REQUEST: Rewrite the lines from the line with "2. **节省时间**：手动" to the line with "### 6. 确认设置并保存", swapping "运营商" for "服务商" and leaving everything else as it is. Give only those lines.

MATERIAL FOR THIS EXERCISE:
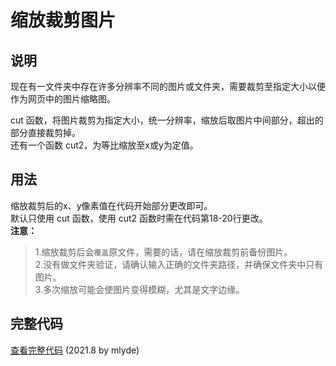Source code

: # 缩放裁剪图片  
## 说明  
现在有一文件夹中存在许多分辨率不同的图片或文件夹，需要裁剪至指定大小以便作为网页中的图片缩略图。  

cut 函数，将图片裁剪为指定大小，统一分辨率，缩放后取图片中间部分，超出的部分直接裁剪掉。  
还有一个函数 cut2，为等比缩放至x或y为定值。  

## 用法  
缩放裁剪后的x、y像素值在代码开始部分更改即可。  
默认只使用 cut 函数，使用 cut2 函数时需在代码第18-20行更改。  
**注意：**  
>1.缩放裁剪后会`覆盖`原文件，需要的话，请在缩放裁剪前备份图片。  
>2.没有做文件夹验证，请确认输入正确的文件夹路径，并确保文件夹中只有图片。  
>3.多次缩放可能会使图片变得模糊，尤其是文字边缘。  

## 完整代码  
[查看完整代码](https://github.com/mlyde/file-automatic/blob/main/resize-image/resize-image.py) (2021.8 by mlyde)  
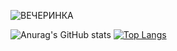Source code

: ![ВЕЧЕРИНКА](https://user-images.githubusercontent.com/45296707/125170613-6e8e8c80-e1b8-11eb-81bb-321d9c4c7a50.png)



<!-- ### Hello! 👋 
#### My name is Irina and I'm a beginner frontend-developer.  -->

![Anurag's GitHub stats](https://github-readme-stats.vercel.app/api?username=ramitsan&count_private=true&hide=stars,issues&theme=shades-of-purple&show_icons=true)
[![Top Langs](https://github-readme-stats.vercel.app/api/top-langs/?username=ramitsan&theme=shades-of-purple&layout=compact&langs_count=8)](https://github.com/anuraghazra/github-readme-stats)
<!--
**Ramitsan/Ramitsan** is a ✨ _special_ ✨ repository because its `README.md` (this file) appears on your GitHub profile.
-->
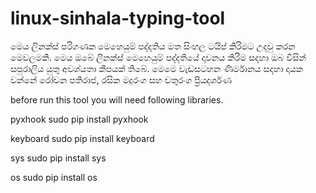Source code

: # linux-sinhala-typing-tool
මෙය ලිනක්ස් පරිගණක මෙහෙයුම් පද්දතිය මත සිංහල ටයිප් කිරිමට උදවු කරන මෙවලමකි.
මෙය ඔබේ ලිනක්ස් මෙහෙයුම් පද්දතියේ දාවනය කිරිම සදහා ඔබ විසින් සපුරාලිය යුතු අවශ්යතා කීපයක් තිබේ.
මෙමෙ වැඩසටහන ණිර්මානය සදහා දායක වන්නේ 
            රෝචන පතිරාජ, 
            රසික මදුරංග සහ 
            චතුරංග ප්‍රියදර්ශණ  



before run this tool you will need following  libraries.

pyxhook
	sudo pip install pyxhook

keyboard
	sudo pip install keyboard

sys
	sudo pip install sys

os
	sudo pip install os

* * *

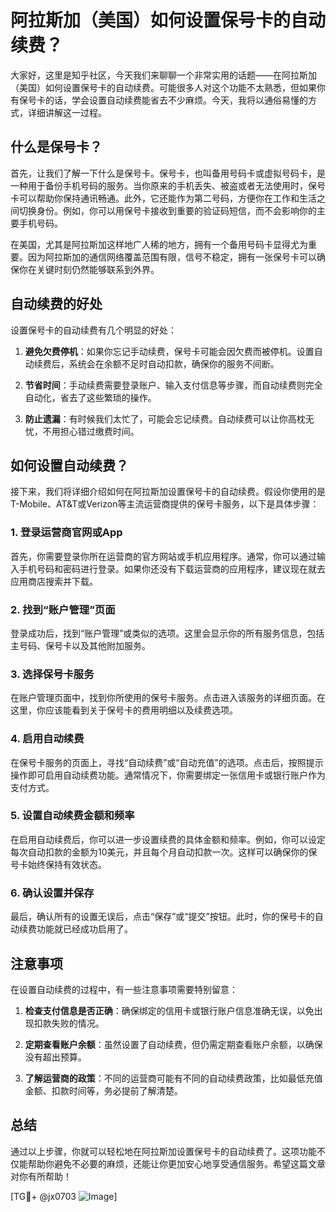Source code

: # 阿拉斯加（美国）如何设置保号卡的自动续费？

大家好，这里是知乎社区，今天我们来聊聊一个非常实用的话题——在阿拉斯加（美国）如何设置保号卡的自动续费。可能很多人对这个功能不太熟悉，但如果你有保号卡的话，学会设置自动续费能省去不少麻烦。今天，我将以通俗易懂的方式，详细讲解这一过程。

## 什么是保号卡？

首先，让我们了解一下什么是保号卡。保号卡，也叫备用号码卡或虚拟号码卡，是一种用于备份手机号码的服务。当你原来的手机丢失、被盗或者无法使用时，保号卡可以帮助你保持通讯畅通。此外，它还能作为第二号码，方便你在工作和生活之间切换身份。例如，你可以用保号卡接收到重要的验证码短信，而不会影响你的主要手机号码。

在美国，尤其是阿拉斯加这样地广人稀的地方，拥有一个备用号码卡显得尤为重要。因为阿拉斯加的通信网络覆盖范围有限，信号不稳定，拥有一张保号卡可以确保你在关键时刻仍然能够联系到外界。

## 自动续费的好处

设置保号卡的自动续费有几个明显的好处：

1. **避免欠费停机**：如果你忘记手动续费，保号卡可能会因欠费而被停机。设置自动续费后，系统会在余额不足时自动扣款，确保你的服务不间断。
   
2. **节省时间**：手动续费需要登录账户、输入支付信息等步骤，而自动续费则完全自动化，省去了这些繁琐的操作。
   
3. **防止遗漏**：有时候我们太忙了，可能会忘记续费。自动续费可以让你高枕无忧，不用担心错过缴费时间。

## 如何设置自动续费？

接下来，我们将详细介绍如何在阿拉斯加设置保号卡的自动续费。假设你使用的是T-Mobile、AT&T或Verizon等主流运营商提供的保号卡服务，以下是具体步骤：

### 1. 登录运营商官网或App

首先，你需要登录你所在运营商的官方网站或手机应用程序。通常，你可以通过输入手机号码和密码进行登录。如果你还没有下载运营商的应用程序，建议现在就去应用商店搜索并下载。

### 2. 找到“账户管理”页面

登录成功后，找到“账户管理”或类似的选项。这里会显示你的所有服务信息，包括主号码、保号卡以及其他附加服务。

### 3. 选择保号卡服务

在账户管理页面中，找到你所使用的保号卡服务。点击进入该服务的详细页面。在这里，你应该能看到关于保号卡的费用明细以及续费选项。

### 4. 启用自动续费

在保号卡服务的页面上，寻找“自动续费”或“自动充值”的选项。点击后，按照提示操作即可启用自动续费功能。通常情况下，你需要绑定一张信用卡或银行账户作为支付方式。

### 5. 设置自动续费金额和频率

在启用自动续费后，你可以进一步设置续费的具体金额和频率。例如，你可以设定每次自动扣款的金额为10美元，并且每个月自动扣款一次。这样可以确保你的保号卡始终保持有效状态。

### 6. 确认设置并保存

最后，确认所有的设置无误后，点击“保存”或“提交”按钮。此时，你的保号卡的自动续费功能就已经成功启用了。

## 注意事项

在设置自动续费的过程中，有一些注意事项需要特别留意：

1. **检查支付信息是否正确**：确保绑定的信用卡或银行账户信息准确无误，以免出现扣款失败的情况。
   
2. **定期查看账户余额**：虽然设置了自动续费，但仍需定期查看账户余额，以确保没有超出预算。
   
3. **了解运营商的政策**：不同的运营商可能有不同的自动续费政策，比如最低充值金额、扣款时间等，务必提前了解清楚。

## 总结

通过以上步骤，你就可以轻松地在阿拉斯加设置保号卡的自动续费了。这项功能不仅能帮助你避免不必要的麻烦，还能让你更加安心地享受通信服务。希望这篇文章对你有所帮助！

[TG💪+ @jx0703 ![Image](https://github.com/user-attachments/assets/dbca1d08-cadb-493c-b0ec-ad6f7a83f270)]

RESPONSE BOX:
2. **节省时间**：手动续费需要登录账户、输入支付信息等步骤，而自动续费则完全自动化，省去了这些繁琐的操作。
   
3. **防止遗漏**：有时候我们太忙了，可能会忘记续费。自动续费可以让你高枕无忧，不用担心错过缴费时间。

## 如何设置自动续费？

接下来，我们将详细介绍如何在阿拉斯加设置保号卡的自动续费。假设你使用的是T-Mobile、AT&T或Verizon等主流服务商提供的保号卡服务，以下是具体步骤：

### 1. 登录服务商官网或App

首先，你需要登录你所在服务商的官方网站或手机应用程序。通常，你可以通过输入手机号码和密码进行登录。如果你还没有下载服务商的应用程序，建议现在就去应用商店搜索并下载。

### 2. 找到“账户管理”页面

登录成功后，找到“账户管理”或类似的选项。这里会显示你的所有服务信息，包括主号码、保号卡以及其他附加服务。

### 3. 选择保号卡服务

在账户管理页面中，找到你所使用的保号卡服务。点击进入该服务的详细页面。在这里，你应该能看到关于保号卡的费用明细以及续费选项。

### 4. 启用自动续费

在保号卡服务的页面上，寻找“自动续费”或“自动充值”的选项。点击后，按照提示操作即可启用自动续费功能。通常情况下，你需要绑定一张信用卡或银行账户作为支付方式。

### 5. 设置自动续费金额和频率

在启用自动续费后，你可以进一步设置续费的具体金额和频率。例如，你可以设定每次自动扣款的金额为10美元，并且每个月自动扣款一次。这样可以确保你的保号卡始终保持有效状态。

### 6. 确认设置并保存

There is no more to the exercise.